Autism is treatable (but not curable as of now, although there is an organization called "Cure Autism Now"). Early diagnosis and intervention are vital to the future development of the child.
A related disorder, Asperger's Syndrome, is a high-functioning form of autism, but this is not necessarily the case. The chief difference between Kanner's Syndrome, or classical autism, and Aspergers' is that in Asperger's there is no significant delay in speech, and intelligence is average or above. In Kanner's autism there is a significant delay in language and usually lower-than average intelligence; Kanner's autism with IQ<80 is referred to as "low-functioning autism", while Kanner's with IQ>80 is referred to as "high functioning autism".
Another view of these disorders is that they are on a continuum, so can be known as autistic spectrum disorders. Another related continuum is Sensory Integration Dysfunction which is about how well we integrate the information we receive from our senses. Autism, Asperger's Syndrome, and Sensory Integration Dysfunction are all closely related and overlap.
Some high-achieving individuals are thought to have suffered from autism to some degree. However, autism is more frequently found in individuals with learning disabilities.

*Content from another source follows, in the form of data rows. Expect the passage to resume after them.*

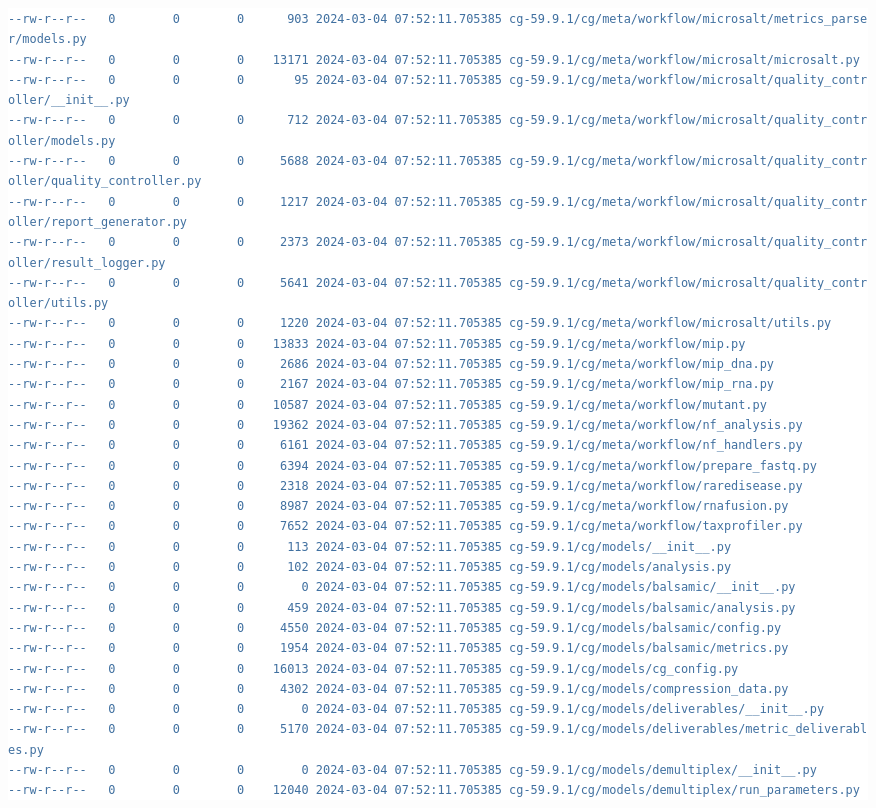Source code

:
 ```diff
--rw-r--r--   0        0        0      903 2024-03-04 07:52:11.705385 cg-59.9.1/cg/meta/workflow/microsalt/metrics_parser/models.py
--rw-r--r--   0        0        0    13171 2024-03-04 07:52:11.705385 cg-59.9.1/cg/meta/workflow/microsalt/microsalt.py
--rw-r--r--   0        0        0       95 2024-03-04 07:52:11.705385 cg-59.9.1/cg/meta/workflow/microsalt/quality_controller/__init__.py
--rw-r--r--   0        0        0      712 2024-03-04 07:52:11.705385 cg-59.9.1/cg/meta/workflow/microsalt/quality_controller/models.py
--rw-r--r--   0        0        0     5688 2024-03-04 07:52:11.705385 cg-59.9.1/cg/meta/workflow/microsalt/quality_controller/quality_controller.py
--rw-r--r--   0        0        0     1217 2024-03-04 07:52:11.705385 cg-59.9.1/cg/meta/workflow/microsalt/quality_controller/report_generator.py
--rw-r--r--   0        0        0     2373 2024-03-04 07:52:11.705385 cg-59.9.1/cg/meta/workflow/microsalt/quality_controller/result_logger.py
--rw-r--r--   0        0        0     5641 2024-03-04 07:52:11.705385 cg-59.9.1/cg/meta/workflow/microsalt/quality_controller/utils.py
--rw-r--r--   0        0        0     1220 2024-03-04 07:52:11.705385 cg-59.9.1/cg/meta/workflow/microsalt/utils.py
--rw-r--r--   0        0        0    13833 2024-03-04 07:52:11.705385 cg-59.9.1/cg/meta/workflow/mip.py
--rw-r--r--   0        0        0     2686 2024-03-04 07:52:11.705385 cg-59.9.1/cg/meta/workflow/mip_dna.py
--rw-r--r--   0        0        0     2167 2024-03-04 07:52:11.705385 cg-59.9.1/cg/meta/workflow/mip_rna.py
--rw-r--r--   0        0        0    10587 2024-03-04 07:52:11.705385 cg-59.9.1/cg/meta/workflow/mutant.py
--rw-r--r--   0        0        0    19362 2024-03-04 07:52:11.705385 cg-59.9.1/cg/meta/workflow/nf_analysis.py
--rw-r--r--   0        0        0     6161 2024-03-04 07:52:11.705385 cg-59.9.1/cg/meta/workflow/nf_handlers.py
--rw-r--r--   0        0        0     6394 2024-03-04 07:52:11.705385 cg-59.9.1/cg/meta/workflow/prepare_fastq.py
--rw-r--r--   0        0        0     2318 2024-03-04 07:52:11.705385 cg-59.9.1/cg/meta/workflow/raredisease.py
--rw-r--r--   0        0        0     8987 2024-03-04 07:52:11.705385 cg-59.9.1/cg/meta/workflow/rnafusion.py
--rw-r--r--   0        0        0     7652 2024-03-04 07:52:11.705385 cg-59.9.1/cg/meta/workflow/taxprofiler.py
--rw-r--r--   0        0        0      113 2024-03-04 07:52:11.705385 cg-59.9.1/cg/models/__init__.py
--rw-r--r--   0        0        0      102 2024-03-04 07:52:11.705385 cg-59.9.1/cg/models/analysis.py
--rw-r--r--   0        0        0        0 2024-03-04 07:52:11.705385 cg-59.9.1/cg/models/balsamic/__init__.py
--rw-r--r--   0        0        0      459 2024-03-04 07:52:11.705385 cg-59.9.1/cg/models/balsamic/analysis.py
--rw-r--r--   0        0        0     4550 2024-03-04 07:52:11.705385 cg-59.9.1/cg/models/balsamic/config.py
--rw-r--r--   0        0        0     1954 2024-03-04 07:52:11.705385 cg-59.9.1/cg/models/balsamic/metrics.py
--rw-r--r--   0        0        0    16013 2024-03-04 07:52:11.705385 cg-59.9.1/cg/models/cg_config.py
--rw-r--r--   0        0        0     4302 2024-03-04 07:52:11.705385 cg-59.9.1/cg/models/compression_data.py
--rw-r--r--   0        0        0        0 2024-03-04 07:52:11.705385 cg-59.9.1/cg/models/deliverables/__init__.py
--rw-r--r--   0        0        0     5170 2024-03-04 07:52:11.705385 cg-59.9.1/cg/models/deliverables/metric_deliverables.py
--rw-r--r--   0        0        0        0 2024-03-04 07:52:11.705385 cg-59.9.1/cg/models/demultiplex/__init__.py
--rw-r--r--   0        0        0    12040 2024-03-04 07:52:11.705385 cg-59.9.1/cg/models/demultiplex/run_parameters.py
```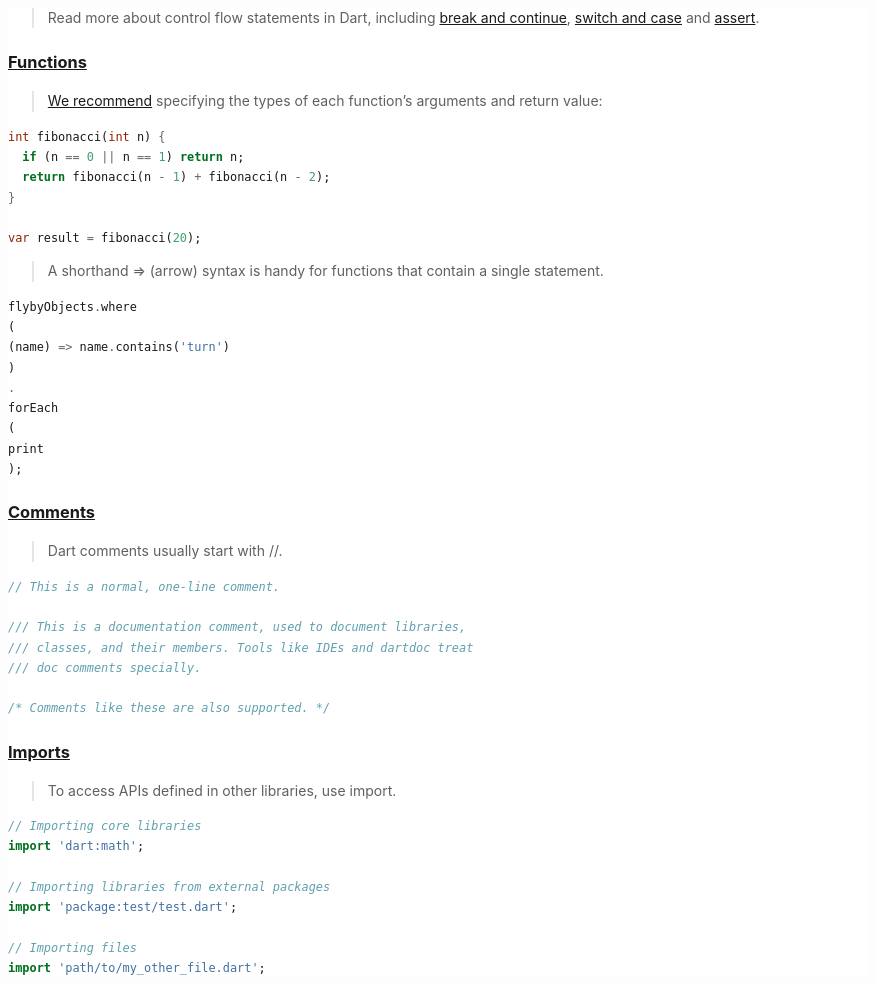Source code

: > Read more about control flow statements in Dart, including
> [break and continue](https://dart.dev/language/loops#break-and-continue),
> [switch and case](https://dart.dev/language/branches#switch-statements)
> and
> [assert](https://dart.dev/language/error-handling#assert).

### [Functions](https://dart.dev/language#functions)

> [We recommend](https://dart.dev/effective-dart/design#types)
> specifying the types of each function’s arguments and return value:

```dart
int fibonacci(int n) {
  if (n == 0 || n == 1) return n;
  return fibonacci(n - 1) + fibonacci(n - 2);
}

var result = fibonacci(20);
```

> A shorthand => (arrow) syntax is handy for functions that contain a single statement.

```dart
flybyObjects.where
(
(name) => name.contains('turn')
)
.
forEach
(
print
);
```

### [Comments](https://dart.dev/language#comments)

> Dart comments usually start with //.

```dart
// This is a normal, one-line comment.

/// This is a documentation comment, used to document libraries,
/// classes, and their members. Tools like IDEs and dartdoc treat
/// doc comments specially.

/* Comments like these are also supported. */
```

### [Imports](https://dart.dev/language#imports)

> To access APIs defined in other libraries, use import.

```dart
// Importing core libraries
import 'dart:math';

// Importing libraries from external packages
import 'package:test/test.dart';

// Importing files
import 'path/to/my_other_file.dart';
```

There are two main types of autism, regressive autism and early infantile autism. Early infantile autism is present at birth while regressive autism begins at 18 months.
There has been an explosion worldwide in reported cases of autism over the last ten years. There has been considerable speculation as to why this might be, with no conclusive proof emerging around any theory. However, studies have ruled out the speculation that the rise is attributable to an improvement in diagnostic methods.
In the last decade, the population of the United States has increased by 13%. There has been an increase in non-autism-related disabilities of 16%. The increase in autism is 173%.